This golden nugget applies to building products even today.

I think hardly anyone would say it's a bad thing. But once you slip into brainstorming mode or pitch your idea to a couple of people, someone will inevitably say something along the lines of: "It's a really small market, how will you build a billion-dollar business?"

And then you start questioning yourself, prematurely generalizing the idea or leaving it altogether to seek a more plausible business idea. That's where the tragedy starts.

Why am I saying this?

I've realized that people around me, including myself, are overly focused on problem size as a criterion for good startup ideas. Lately, I've become more and more convinced that this is the wrong way to look at things, for multiple reasons:

  • If the problem is big, there will always be a lot of competition. It's hard to build a truly differentiating offering with limited resources that delights users. And users have to love your product if your startup is to be successful.
  • It's not interesting to VCs if you're the 10th player in the race.

Another way to put it: it's possible to satisfy some of the people some of the time. We can't build a product that a large segment will love right away. That would be an extremely competitive space and hard to succeed in.

But are ideas even that important?

Ideas aren't everything, but they do matter when building a product. They excite people to join, help you get that first meeting, and attract attention. They can't compensate for bad execution, but they play an important role.

Here is a great talk from Sam Altman on the importance of ideas and the role it plays in building a successful startup.

Lecture 1 - How to Start a Startup (Sam Altman, Dustin Moskovitz)

The same concepts are also covered by Paul Graham and Peter Thiel.

There are a lot of helpful pointers in these talks:

  • Doing things that don't scale early on
  • Build a monopoly in small, niche segments
  • The best startups often start as projects and doesn't sound like a business
  • A good startup idea is at the intersection of bad sound idea and being an actually good idea

Overall, I do think this is an important topic to discuss with your team before building a product: do you believe in the power of small, focused problems?

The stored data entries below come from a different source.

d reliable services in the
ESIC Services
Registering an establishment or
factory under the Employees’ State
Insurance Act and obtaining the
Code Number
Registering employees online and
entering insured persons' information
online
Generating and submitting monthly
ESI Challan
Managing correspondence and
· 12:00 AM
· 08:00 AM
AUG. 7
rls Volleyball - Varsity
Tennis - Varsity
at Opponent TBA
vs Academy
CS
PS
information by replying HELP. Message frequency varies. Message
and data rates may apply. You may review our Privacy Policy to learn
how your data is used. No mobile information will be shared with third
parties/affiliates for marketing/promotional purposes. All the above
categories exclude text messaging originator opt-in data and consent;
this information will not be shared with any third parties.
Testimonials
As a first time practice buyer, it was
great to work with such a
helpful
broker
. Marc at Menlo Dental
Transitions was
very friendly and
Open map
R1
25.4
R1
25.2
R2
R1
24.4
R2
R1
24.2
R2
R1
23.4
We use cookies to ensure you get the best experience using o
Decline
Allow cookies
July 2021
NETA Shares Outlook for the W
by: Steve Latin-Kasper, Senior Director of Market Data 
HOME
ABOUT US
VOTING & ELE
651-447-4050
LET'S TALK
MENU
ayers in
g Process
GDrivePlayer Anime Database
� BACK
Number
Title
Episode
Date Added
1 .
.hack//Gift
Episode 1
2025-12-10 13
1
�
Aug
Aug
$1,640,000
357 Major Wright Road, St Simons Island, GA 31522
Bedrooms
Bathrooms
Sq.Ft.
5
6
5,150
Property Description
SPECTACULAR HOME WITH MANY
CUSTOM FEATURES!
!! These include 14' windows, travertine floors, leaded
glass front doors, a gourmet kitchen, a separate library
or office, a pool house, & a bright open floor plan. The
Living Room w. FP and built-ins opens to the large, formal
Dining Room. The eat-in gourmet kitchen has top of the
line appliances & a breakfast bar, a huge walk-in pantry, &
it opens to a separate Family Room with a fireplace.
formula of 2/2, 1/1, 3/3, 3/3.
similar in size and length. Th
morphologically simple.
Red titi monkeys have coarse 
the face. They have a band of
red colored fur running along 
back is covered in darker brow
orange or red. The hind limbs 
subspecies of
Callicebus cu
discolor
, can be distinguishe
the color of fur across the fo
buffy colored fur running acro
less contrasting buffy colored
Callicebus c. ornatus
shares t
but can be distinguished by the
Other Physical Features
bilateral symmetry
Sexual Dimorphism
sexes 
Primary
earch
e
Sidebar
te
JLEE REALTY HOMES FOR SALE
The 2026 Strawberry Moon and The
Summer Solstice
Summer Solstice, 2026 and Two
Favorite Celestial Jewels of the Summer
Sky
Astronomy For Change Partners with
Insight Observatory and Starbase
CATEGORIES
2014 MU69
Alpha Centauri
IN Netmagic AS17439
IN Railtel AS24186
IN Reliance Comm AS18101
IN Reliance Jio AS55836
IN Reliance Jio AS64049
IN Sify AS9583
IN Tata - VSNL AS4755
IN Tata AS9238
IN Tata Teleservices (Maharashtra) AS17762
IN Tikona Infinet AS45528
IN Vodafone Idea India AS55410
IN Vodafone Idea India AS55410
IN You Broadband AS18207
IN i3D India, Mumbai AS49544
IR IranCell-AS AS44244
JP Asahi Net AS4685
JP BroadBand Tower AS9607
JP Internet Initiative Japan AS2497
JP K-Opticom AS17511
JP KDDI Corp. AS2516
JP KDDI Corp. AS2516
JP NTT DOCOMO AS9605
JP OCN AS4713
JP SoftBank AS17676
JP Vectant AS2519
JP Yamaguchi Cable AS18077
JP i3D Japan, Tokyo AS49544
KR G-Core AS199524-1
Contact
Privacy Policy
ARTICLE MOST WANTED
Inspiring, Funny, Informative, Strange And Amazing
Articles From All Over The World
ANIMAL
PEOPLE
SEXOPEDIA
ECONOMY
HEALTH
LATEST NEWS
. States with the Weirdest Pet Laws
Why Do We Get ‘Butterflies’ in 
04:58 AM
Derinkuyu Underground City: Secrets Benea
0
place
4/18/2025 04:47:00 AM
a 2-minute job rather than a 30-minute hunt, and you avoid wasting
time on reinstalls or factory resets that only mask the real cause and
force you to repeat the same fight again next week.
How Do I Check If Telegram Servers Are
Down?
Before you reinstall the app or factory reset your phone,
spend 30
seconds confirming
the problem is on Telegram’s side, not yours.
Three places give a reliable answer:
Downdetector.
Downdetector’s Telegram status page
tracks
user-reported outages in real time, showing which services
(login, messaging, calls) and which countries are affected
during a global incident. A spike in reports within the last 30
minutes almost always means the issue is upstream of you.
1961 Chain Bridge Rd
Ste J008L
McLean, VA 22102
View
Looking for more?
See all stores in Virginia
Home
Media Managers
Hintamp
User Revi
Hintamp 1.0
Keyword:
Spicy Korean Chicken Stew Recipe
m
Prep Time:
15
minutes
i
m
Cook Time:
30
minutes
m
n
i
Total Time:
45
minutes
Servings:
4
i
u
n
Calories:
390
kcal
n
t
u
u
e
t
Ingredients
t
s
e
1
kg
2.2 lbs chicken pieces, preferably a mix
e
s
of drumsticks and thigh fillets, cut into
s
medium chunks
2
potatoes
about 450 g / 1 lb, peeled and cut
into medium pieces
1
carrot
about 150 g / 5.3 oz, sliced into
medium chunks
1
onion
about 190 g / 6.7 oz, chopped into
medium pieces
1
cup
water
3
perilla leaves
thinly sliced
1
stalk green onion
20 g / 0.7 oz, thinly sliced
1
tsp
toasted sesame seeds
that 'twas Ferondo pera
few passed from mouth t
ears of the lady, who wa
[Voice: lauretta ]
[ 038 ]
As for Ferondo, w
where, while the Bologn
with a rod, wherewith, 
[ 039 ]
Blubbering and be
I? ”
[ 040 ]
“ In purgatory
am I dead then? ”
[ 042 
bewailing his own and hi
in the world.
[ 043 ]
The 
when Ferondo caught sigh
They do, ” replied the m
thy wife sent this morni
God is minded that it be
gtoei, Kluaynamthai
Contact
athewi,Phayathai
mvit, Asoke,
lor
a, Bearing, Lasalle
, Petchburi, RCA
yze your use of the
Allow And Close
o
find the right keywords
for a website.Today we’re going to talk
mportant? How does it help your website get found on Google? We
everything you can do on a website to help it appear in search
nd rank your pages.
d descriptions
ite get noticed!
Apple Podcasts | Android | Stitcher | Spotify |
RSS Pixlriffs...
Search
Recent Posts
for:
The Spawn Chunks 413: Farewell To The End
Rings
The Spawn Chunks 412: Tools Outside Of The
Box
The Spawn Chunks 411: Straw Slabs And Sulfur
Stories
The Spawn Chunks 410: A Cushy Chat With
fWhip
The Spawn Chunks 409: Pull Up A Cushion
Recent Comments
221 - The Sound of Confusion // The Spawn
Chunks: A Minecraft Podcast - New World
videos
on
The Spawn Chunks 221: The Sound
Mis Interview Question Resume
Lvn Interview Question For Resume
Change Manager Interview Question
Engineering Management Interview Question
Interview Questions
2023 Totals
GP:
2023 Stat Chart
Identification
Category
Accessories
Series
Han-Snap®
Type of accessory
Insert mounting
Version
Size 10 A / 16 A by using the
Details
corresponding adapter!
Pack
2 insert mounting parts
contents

One common counterargument is that some things will never scale and will always remain small. I think it's a valid criticism, but it ignores some critical points:

  • Intelligent founders will always find ways to expand the scope and size of the market—tackling adjacent problems, leveraging market growth, etc. Consider the builders of Pydantic, a popular Python framework for type validation. Monetizing Pydantic directly would have been tough (as the traditional approach of offering a hosted solution might not have been valuable to customers), so they decided to build a logging solution and raised funding for it.
  • It's better to have a small, early win than to chase a large battle with no victory in sight.

I also like the framework Sam Altman puts forward for pitching your idea:

"I know it sounds like a bad idea, but here is specifically why it's actually a great one. You want to sound crazy (that's why most people won't get it), but you want to be right."

Why do we still not get it?

If these concepts are well-understood and in the public domain, with legends like Sam Altman, Paul Graham, and Peter Thiel talking about them, why do we still not get it?

I think the quote from Sam Altman nicely captures the problem: "Truly great ideas don't sound like they're worth stealing." That means we often fall prey to our own skepticism or that of others, and end up coming up with ideas that sound good on the surface. Now we're are back to a terrible idea.